When Tater woke again, it was deep night, and again, she was alone in the house. She listened to the silence for a few minutes before rising. The lantern still burned in the kitchen.
Tater took a flashlight and walked out on the porch. The night shift should have been out on the perimeter, making noise, but Tater heard nothing. A strong smell of bear filled her nostrils and she returned inside to bolt and bar the door. Tater could not tell if she was Dreaming or not. This happened sometimes. Her surroundings felt real, but where was everyone? Wouldn’t she have heard something if there had been an attack? Wouldn’t they have taken her with them, even if she was in the throes of a Dream? Tater climbed back into the Dream bed once again, just in case.
Tater woke a third time, her left hand sticky where it had gripped the raised edge of the bed. When she lifted her hand and opened the palm, it was sticky with blood.
Tater woke at ten bells. Chia snored daintily in the chair beside her. Voices came from the kitchen, laughing and the sound of dishes and cooking. Tater pulled on her clothes, folding the gown gently across the coverlet. Chia woke and helped return the little bed to the wall.
In the kitchen, they were greeted with the clatter of dishes being dried and stored. Ana sang a high, silly song, and the smell of nettle soup bubbling on the stove filled the kitchen. Sorrel walked up to Tater and reached out. Tater flinched, and Sorrel stopped before gently bringing her hand down on Tater’s shoulder.
“You’ve got news for us.”
Tater opened her hand to show Sorrel where the stiffened blood had resolved into the outlines of a map, their own settlement at the center, the Edges stretching beyond.
THEY GREETED THE night with a collective roar. The members of the house were in full regalia, Tater wearing her inherited cocoon rattle leggings. She lifted her canes, one in each hand, and set the tip of each down the way a deer daintily makes its way through the forest. She turned her gaze this way and that in mimicry of the deer, careful not to lose the antlers strapped to her head. The drummer beat a bowl with two sticks turned upside down over a larger bowl of water, creating a booming sound that carried for miles. Ana’s voice wailed a descant. The dancers made their way forward and back, forward and back, turning sideways in unison to appear larger to the unseen enemy.
Arise, arise fair sun, and kill the envious moon…

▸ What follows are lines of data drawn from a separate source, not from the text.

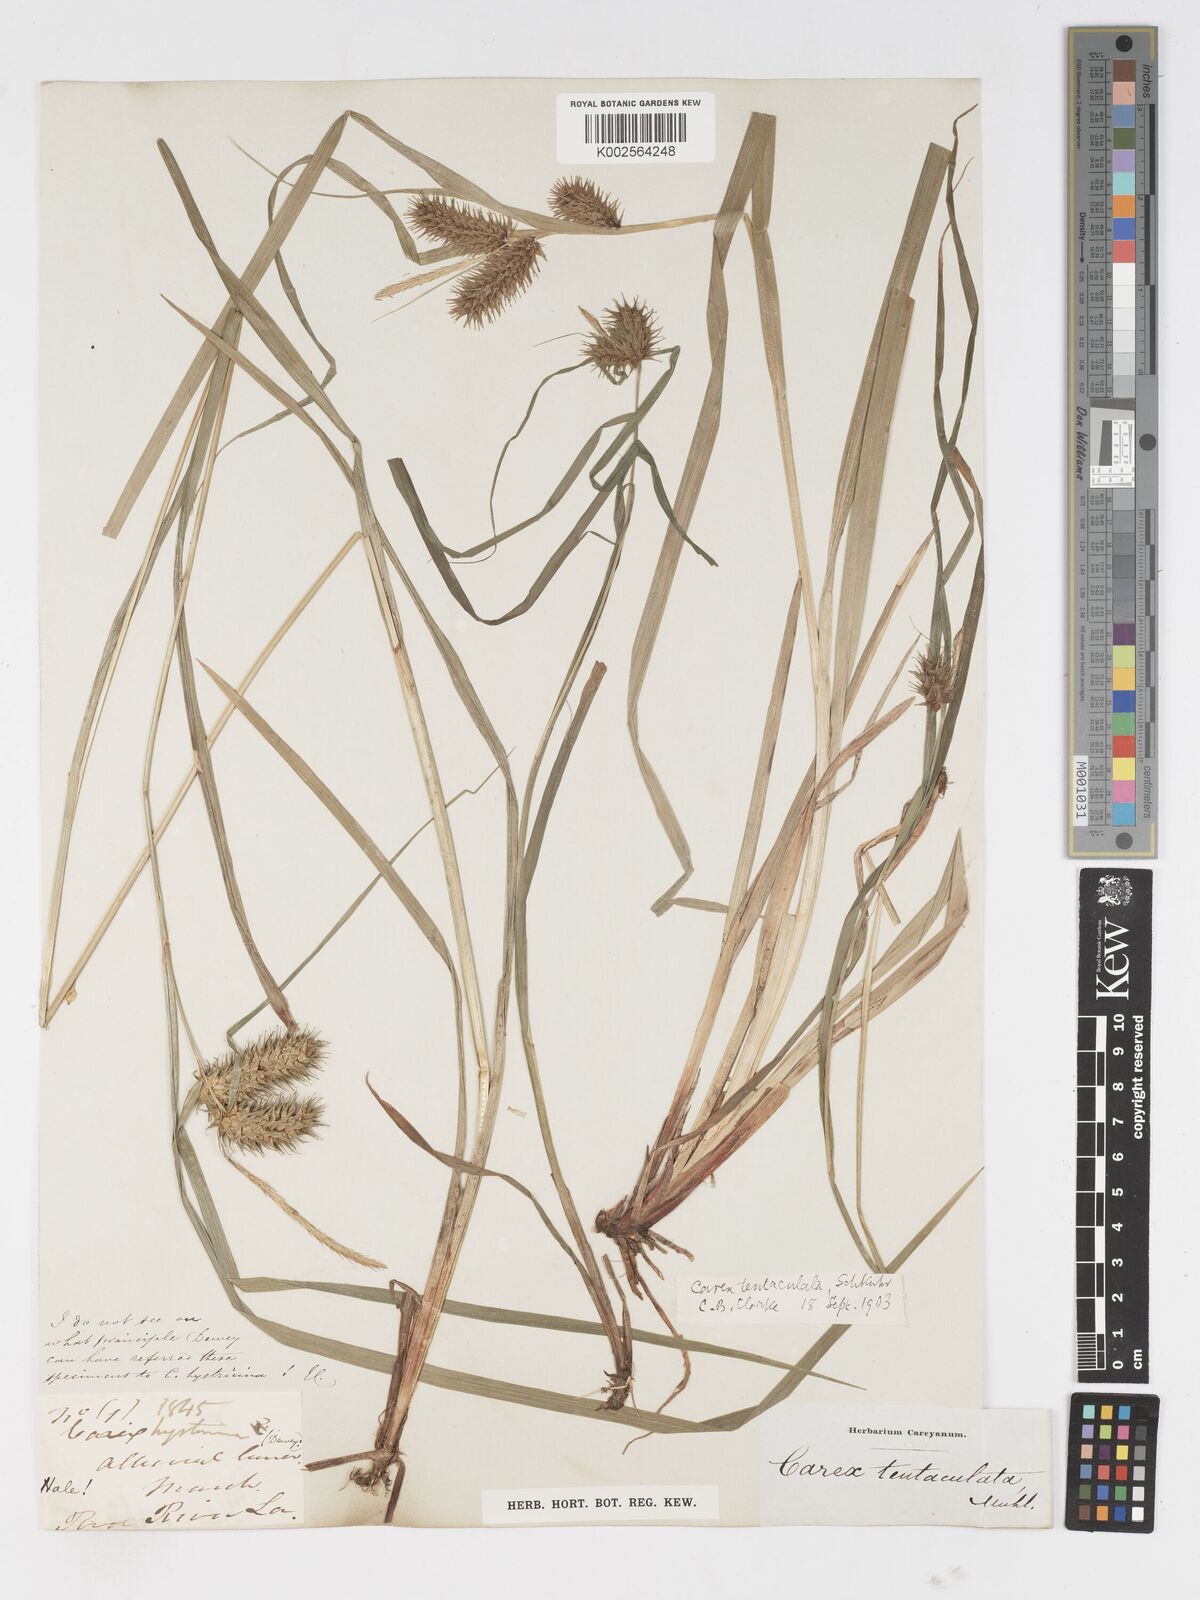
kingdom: Plantae
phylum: Tracheophyta
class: Liliopsida
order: Poales
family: Cyperaceae
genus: Carex
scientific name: Carex lurida
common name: Sallow sedge
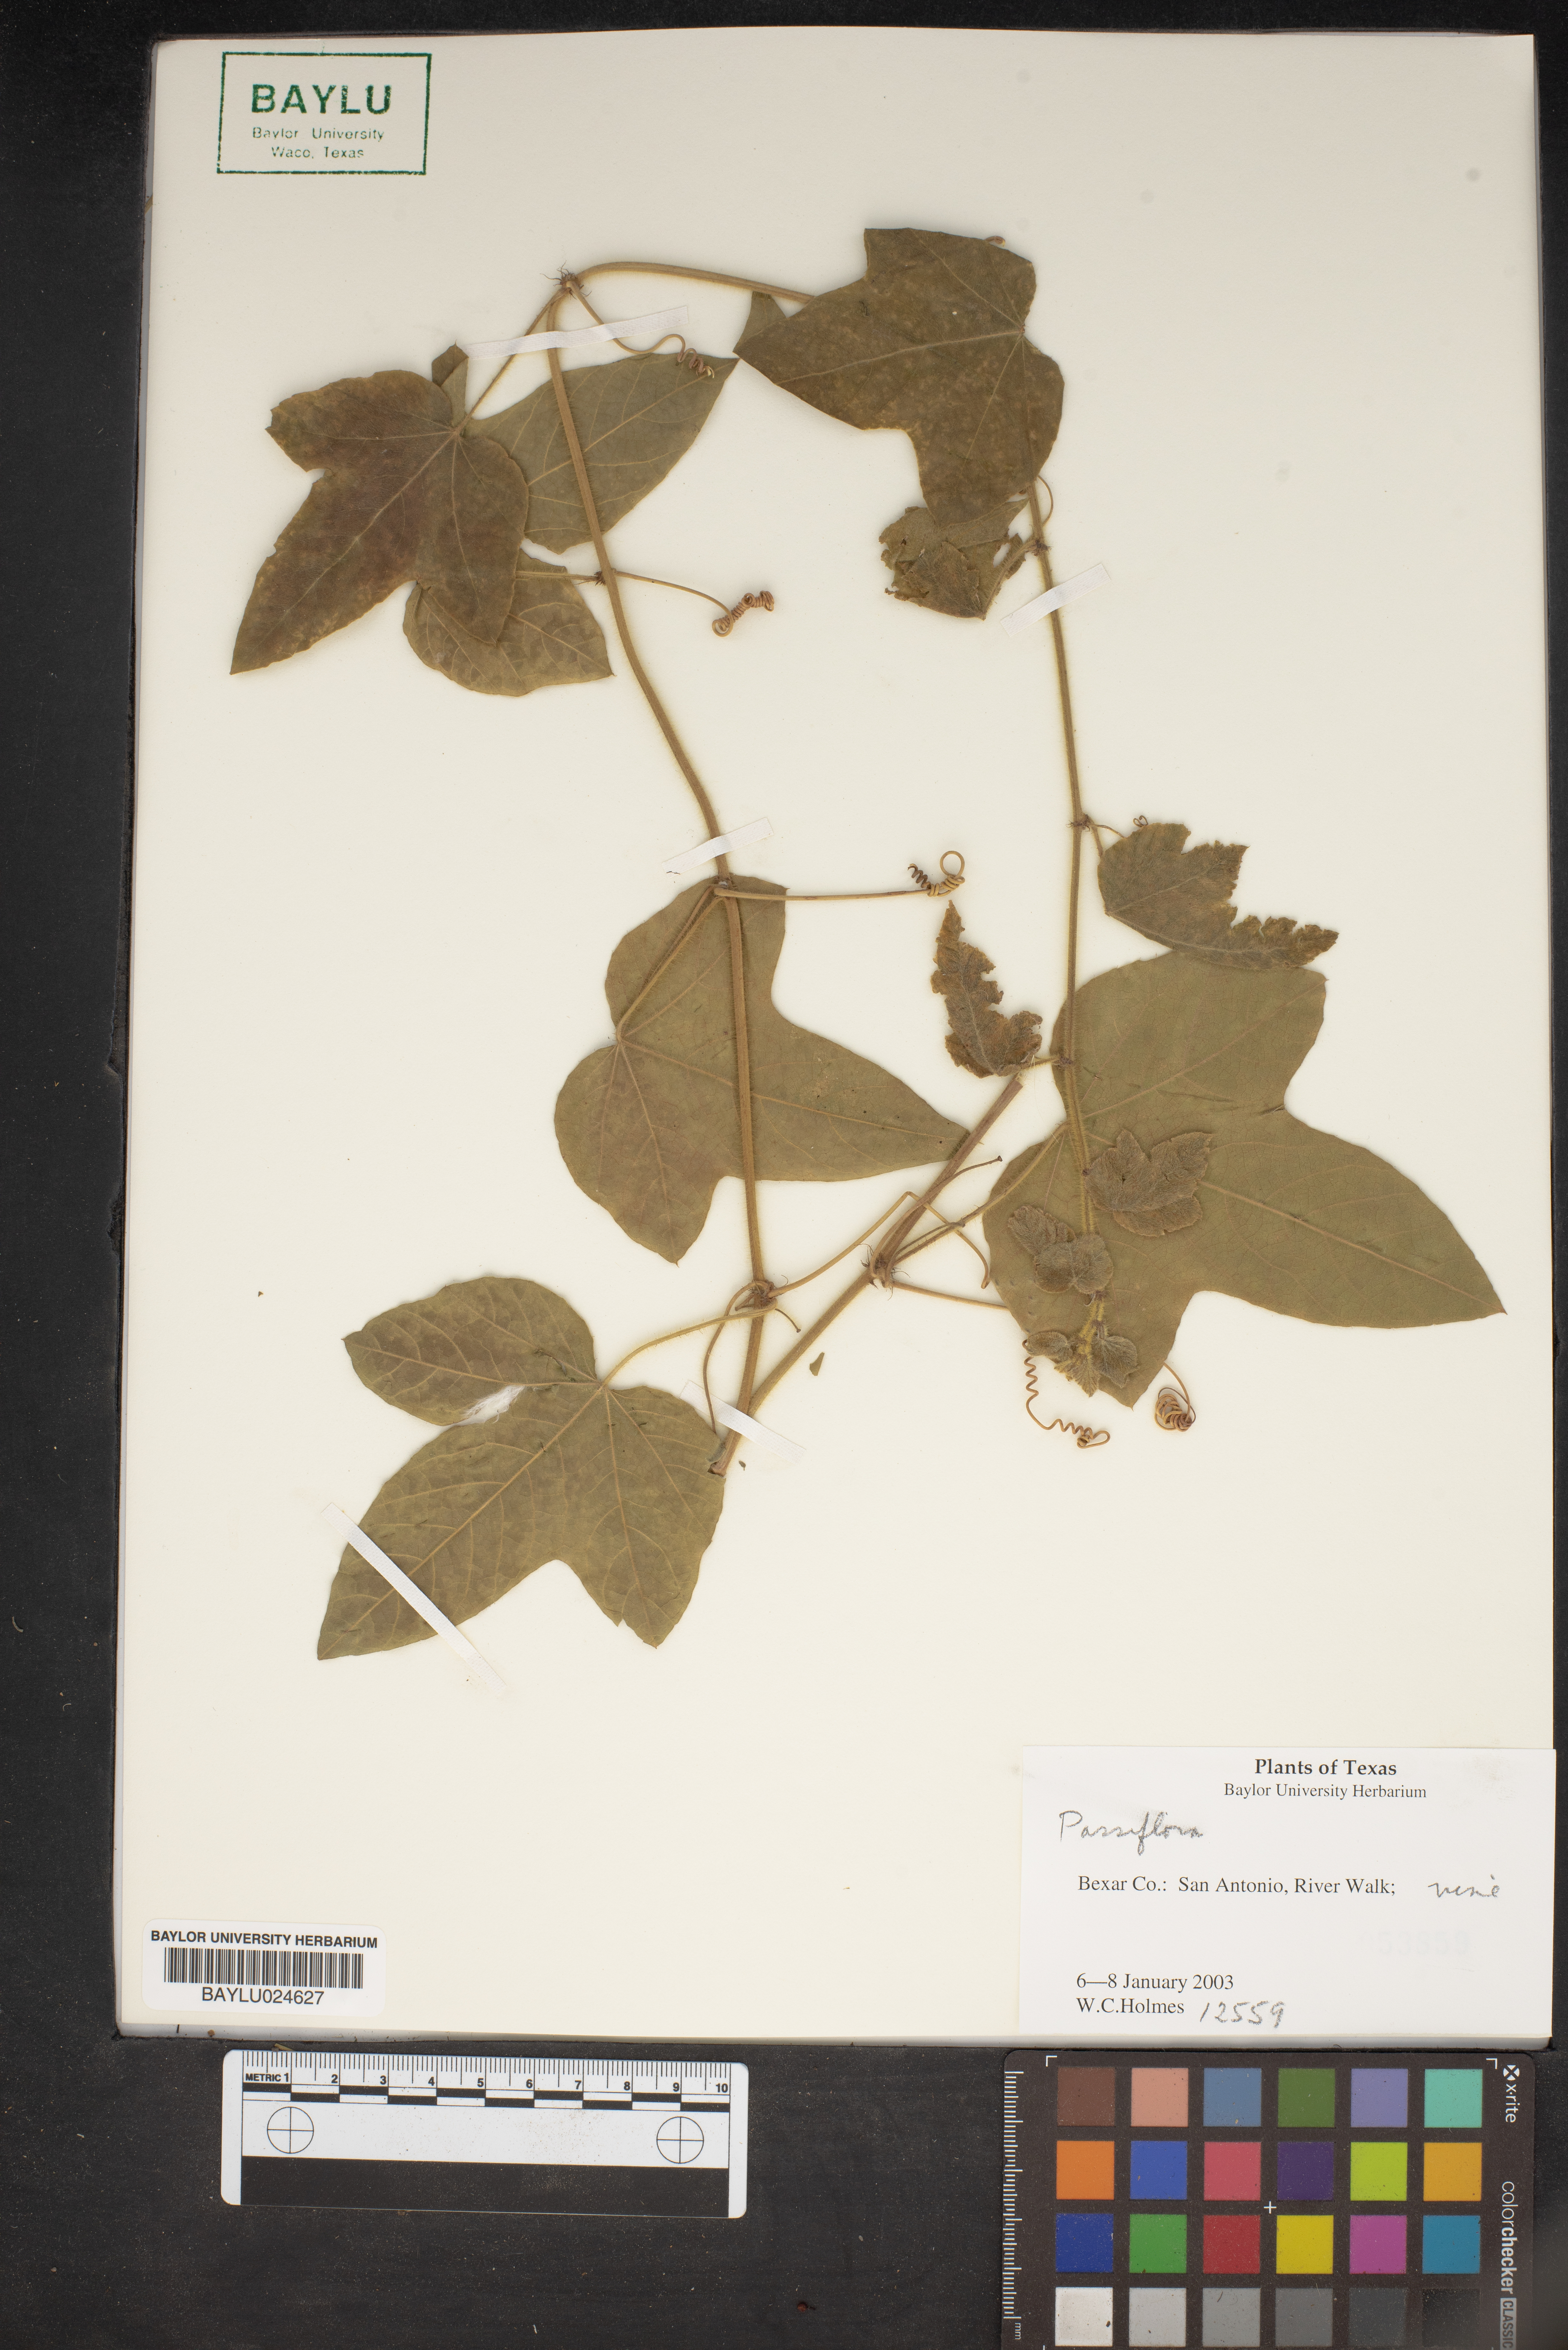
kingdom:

Dancers from other houses flanked them, creating a front of noise and light against the Outside. Tater felt vulnerable in her soft doe-skin clothing, conscious of how exposed her throat was each time she turned her head, knew that the bandage on her left hand showed she might be wounded. This is how they took back the world—step by step, song by song. At the end of the night, new fence posts would be pounded into place, new fences strung.
Tater lifted and set her canes carefully. The extra points of support allowed her to keep her feet close together as she pounded the ground with them, directing her energy deep into the earth. Tater realized that if she ever had a daughter, she would name her Ozette. This was new, the consciousness that she might have a future beyond herself. Tater’s face shone in the flickering light. It was good to be alive.